I am looking for solutions to recognize right receiver of a method invocation when analysis Java Bytecodes. That is, to identify whether the receiver is from which class field members or arguments.
Take below bytecode for example, there are two field members: _caller1
and _caller2
public Class MyClass{
test.code.jit.asm.classInline.CI_Caller1 _caller1;
flags:
test.code.jit.asm.classInline.CI_Caller1 _caller2;
flags:
public int test(java.lang.String, java.lang.String, test.code.jit.asm.classInline.CI_Caller1);
flags: ACC_PUBLIC
Code:
stack=4, locals=5, args_size=3
0: aload_0
1: getfield #14 // Field _caller1:Ltest/code/jit/asm/classInline/CI_Caller1;
4: invokevirtual #26 // Method test/code/jit/asm/classInline/CI_Caller1.test_two_fields_callee:()I
7: istore_3
8: aload_0
9: getfield #16 // Field _caller2:Ltest/code/jit/asm/classInline/CI_Caller1;
12: invokevirtual #26 // Method test/code/jit/asm/classInline/CI_Caller1.test_two_fields_callee:()I
15: istore 4
17: getstatic #32 // Field java/lang/System.out:Ljava/io/PrintStream;
20: new #38 // class java/lang/StringBuilder
23: dup
.....
72: ireturn
What I want to know is that how I can recognize the right receivers of method invocations at #4, #12. Are receivers class field members (which one) or method arguments? It is relative easy for human-eye reading but how I implement it by Java code(Better if there have already existing tool).

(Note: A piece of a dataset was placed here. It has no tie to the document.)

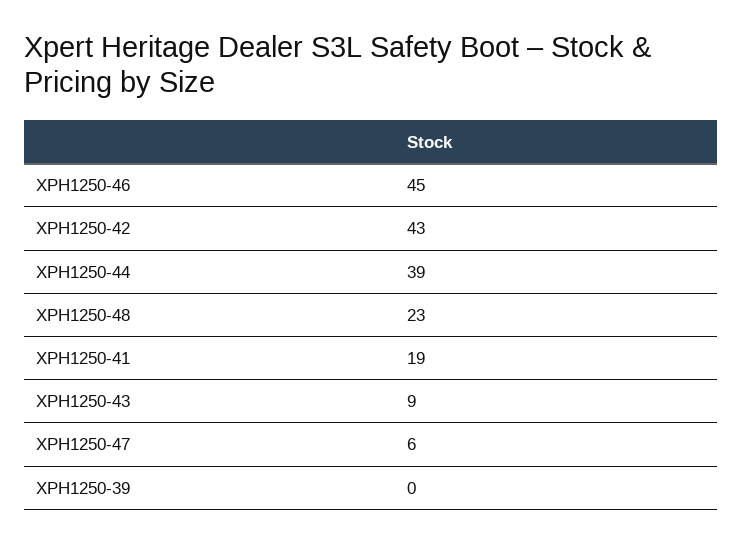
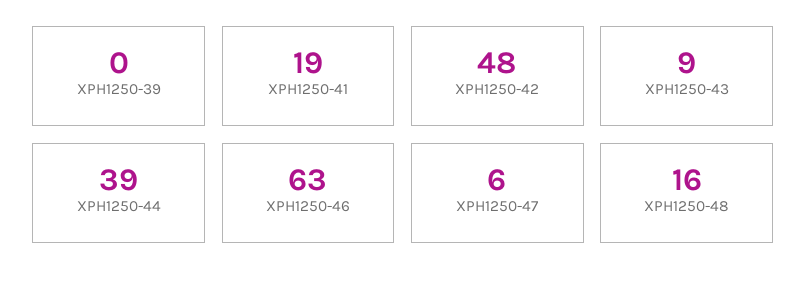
XPH1250-46: 45 -> 63
XPH1250-42: 43 -> 48
XPH1250-48: 23 -> 16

Currently I am using Java ASM framework to parse class bytecode sequences. It would be appreciate if some ideas can be provided (It seems I have to build Bytecode AST here), or some Java util/related links are also helpful.
When an invokevirtual
instruction is executed, all arguments are popped off the stack, followed by popping the receiver object. So your example is the most trivial one: the method has no arguments to pop, so the instruction right before it supplies the receiver, but even for a no-arg method, it’s the most trivial case, as in theory, there could be a stack neutral instruction sequence between the instruction providing the receiver and the invocation. Also, the preceding field read is the most trivial case as it is luckily preceded by the aload_0
instruction which provides the instance, whose field is being read. And as long as there is no preceding write to variable 0
, it will still contain the this
instance, if we are looking at a non-static
method…
After naming all the lucky coincidences, it should be mentioned, that for ordinary Java code and the mainstream compilers, most of these prerequisites will hold, so if you can live with covering, say 99% of all code, the biggest obstacles are the arguments on top of the stack, which might get produced by arbitrary expressions, including conditionals, so the code between the provider of the receiver instance and the actual invocation can be quite long.
The only way to track back to the instruction which pushed the method receiver, is to scan the code forwardly and model the operand stack as a stack of objects storing their source instruction and interpret all instruction’s effect on that operand stack. Note that the groundwork for such an interpreter already exists.